9. We have carefully considered the rival submissions and we find considerable force in the submissions made on behalf of the assessee. At the outset, we would like to reproduce below the observations of the Hon'ble Supreme Court in the case of CIT v. Mahalakshmi Textile Mills Ltd. [1967] 66 ITR 710, at page 713, which are very illuminative :
Under Sub-section (4) of Section 33 of the Indian Income-tax Act, 1922, the Appellate Tribunal is competent to pass such orders on the appeal "as it thinks fit". There is nothing in the Income-tax Act which restricts the Tribunal to the determination of questions raised before the departmental authorities. All questions whether of law or of fact which relate to the assessment of the assessee may be raised before the Tribunal: If for reasons recorded by the departmental authorities in rejecting a contention raised by the assessee, grant of relief to him on another ground is justified, it would be open to the departmental authorities and the Tribunal, and indeed they would be under a duty, to grant that relief. The right of the assessee to relief is not restricted to the plea raised by him.
[Emphasis supplied]
10. In view of the aforesaid observations, we do not find any substance in the stand taken on behalf of the revenue that since the Commissioner (Appeals) has decided the deduction of Rs. 4,65,121 on the basis that it was a bad debt, it would not be open for the assessee to argue before us that the same may be allowed as business/trading loss. We make this observation as we find from the records that both before the ITO as well as before the Commissioner (Appeals), the assessee had made alternative claim for deduction of Rs, 4,65,121 either as bad debt or as business/trading loss. Further, no additional material is required to decide that Rs. 4,65,121 is business/trading loss.
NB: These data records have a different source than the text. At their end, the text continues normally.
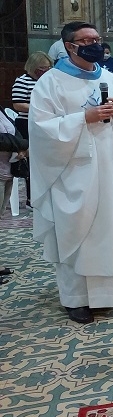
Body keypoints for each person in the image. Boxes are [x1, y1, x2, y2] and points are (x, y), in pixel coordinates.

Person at [29, 21, 113, 324]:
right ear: (69, 46)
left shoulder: (107, 78)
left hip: (109, 167)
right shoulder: (50, 82)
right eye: (86, 39)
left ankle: (108, 294)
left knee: (108, 230)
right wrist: (83, 118)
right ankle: (76, 299)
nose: (95, 44)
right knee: (76, 231)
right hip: (72, 171)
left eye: (97, 39)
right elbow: (40, 129)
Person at [12, 51, 52, 207]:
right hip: (27, 124)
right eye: (42, 67)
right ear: (34, 67)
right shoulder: (22, 81)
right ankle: (32, 199)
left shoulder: (48, 81)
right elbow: (18, 104)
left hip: (46, 124)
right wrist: (39, 108)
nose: (46, 70)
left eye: (48, 67)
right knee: (32, 163)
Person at [0, 110, 28, 285]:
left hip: (6, 173)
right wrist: (21, 144)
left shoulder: (2, 110)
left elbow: (14, 132)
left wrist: (21, 147)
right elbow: (3, 140)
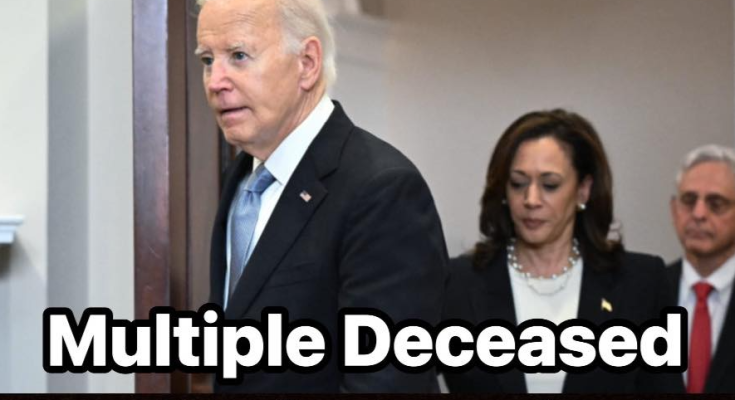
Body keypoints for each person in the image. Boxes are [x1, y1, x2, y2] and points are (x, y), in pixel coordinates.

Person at [196, 0, 448, 393]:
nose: (215, 81)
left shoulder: (382, 189)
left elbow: (386, 383)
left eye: (239, 56)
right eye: (208, 60)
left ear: (307, 63)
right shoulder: (240, 179)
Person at [442, 109, 681, 393]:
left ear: (583, 190)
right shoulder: (457, 282)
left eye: (550, 185)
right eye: (518, 183)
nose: (531, 199)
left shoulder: (642, 282)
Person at [668, 144, 735, 394]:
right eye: (689, 200)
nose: (698, 214)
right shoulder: (645, 291)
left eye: (716, 203)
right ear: (674, 210)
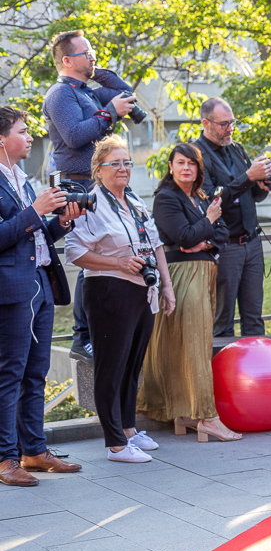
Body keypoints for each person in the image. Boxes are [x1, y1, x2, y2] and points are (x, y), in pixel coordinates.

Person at [65, 135, 175, 463]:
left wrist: (167, 286)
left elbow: (156, 245)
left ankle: (128, 429)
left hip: (143, 290)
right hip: (108, 291)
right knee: (110, 367)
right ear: (98, 170)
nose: (123, 168)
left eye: (127, 162)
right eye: (115, 164)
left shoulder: (135, 200)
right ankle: (115, 443)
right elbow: (74, 252)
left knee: (132, 364)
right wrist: (118, 263)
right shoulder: (90, 203)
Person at [42, 30, 139, 363]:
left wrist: (95, 70)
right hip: (78, 185)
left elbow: (125, 92)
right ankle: (82, 337)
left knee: (108, 256)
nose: (93, 56)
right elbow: (73, 136)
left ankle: (101, 330)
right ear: (67, 60)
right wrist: (109, 112)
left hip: (99, 184)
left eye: (93, 51)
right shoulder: (60, 94)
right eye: (86, 53)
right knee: (89, 259)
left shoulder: (86, 91)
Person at [0, 106, 84, 486]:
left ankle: (33, 450)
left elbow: (35, 235)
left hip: (41, 284)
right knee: (10, 373)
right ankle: (5, 458)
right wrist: (36, 211)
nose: (30, 136)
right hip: (12, 289)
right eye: (22, 130)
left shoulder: (25, 180)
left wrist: (61, 222)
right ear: (2, 139)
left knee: (36, 373)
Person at [137, 143, 241, 442]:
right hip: (182, 276)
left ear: (198, 169)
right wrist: (208, 221)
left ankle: (185, 413)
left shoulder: (201, 197)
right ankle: (207, 417)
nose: (186, 168)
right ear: (170, 166)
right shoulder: (165, 198)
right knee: (193, 346)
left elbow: (223, 233)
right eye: (180, 162)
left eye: (191, 163)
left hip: (205, 271)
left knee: (196, 342)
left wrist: (204, 240)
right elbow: (183, 237)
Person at [193, 97, 271, 337]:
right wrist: (248, 177)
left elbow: (252, 196)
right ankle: (222, 363)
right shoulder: (196, 155)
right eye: (224, 124)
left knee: (254, 319)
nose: (230, 129)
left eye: (232, 122)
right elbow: (211, 200)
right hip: (224, 247)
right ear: (206, 123)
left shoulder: (236, 148)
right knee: (222, 322)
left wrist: (262, 184)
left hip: (252, 242)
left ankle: (256, 362)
11. It is pertinent to note that the assessee in the course of its business had sold certain goods to M/s. Radhakishan & Co. It had, in fact, realised Rs. 2,20,002 out of the total sales of Rs. 6,76,076. However, the subsequent two cheques of Rs. 2,30,000 each dated 28-8-1981 issued by M/s. Radhakishan & Co. were dishonored. In other words, out of Rs. 6,76,076, the assessee could recover only Rs. 2,20,002 and the balance amount could not be recovered from the said party. Since this loss had sprung out of business dealing with M/s. Radhakishan & Co., we fail to appreciate why the assessee cannot get deduction of the said sum Under Section 28(0 of the Act, even if for the sake of argument, it can be held that the same could not be allowed Under Section 36(1) (vii) read with Section 36(2) of the Act. The aforesaid observations of the Hon'ble Supreme Court clearly help the assessee's case in this regard. It is an undisputed fact that even till to-day, the assessee has not recovered a single pie out of Rs. 4,65,121. We entirely agree with the submissions made on behalf of the assessee that suppose by chance it could recover certain amounts from M/s. Radhakishan in future, the same could be brought to tax Under Section 41(1) of the Act. In other words, the revenue would not suffer even if deduction of Rs. 4,65,121 is allowed Under Section 28(0 of the Act. In our view, the various reported decisions relied on behalf of the assessee clearly support the stand taken on behalf of the assessee that Rs. 4,65,121 could be allowed either as bad debt or as business/trading loss. In this view of the matter, we have no hesitation in upholding the order of the Commissioner (Appeals) in accepting the assessee's claim for deduction of Rs. 4,65,121, though on different ground.
12. In view of our aforesaid decision, we do not find any infirmity in the order of the Commissioner (Appeals) holding that no interest could be charged Under Section 217 of the Act. In other words, we would uphold the order of the Commissioner (Appeals) on both the issues involved in the present appeal.
13. In the result, the appeal is dismissed.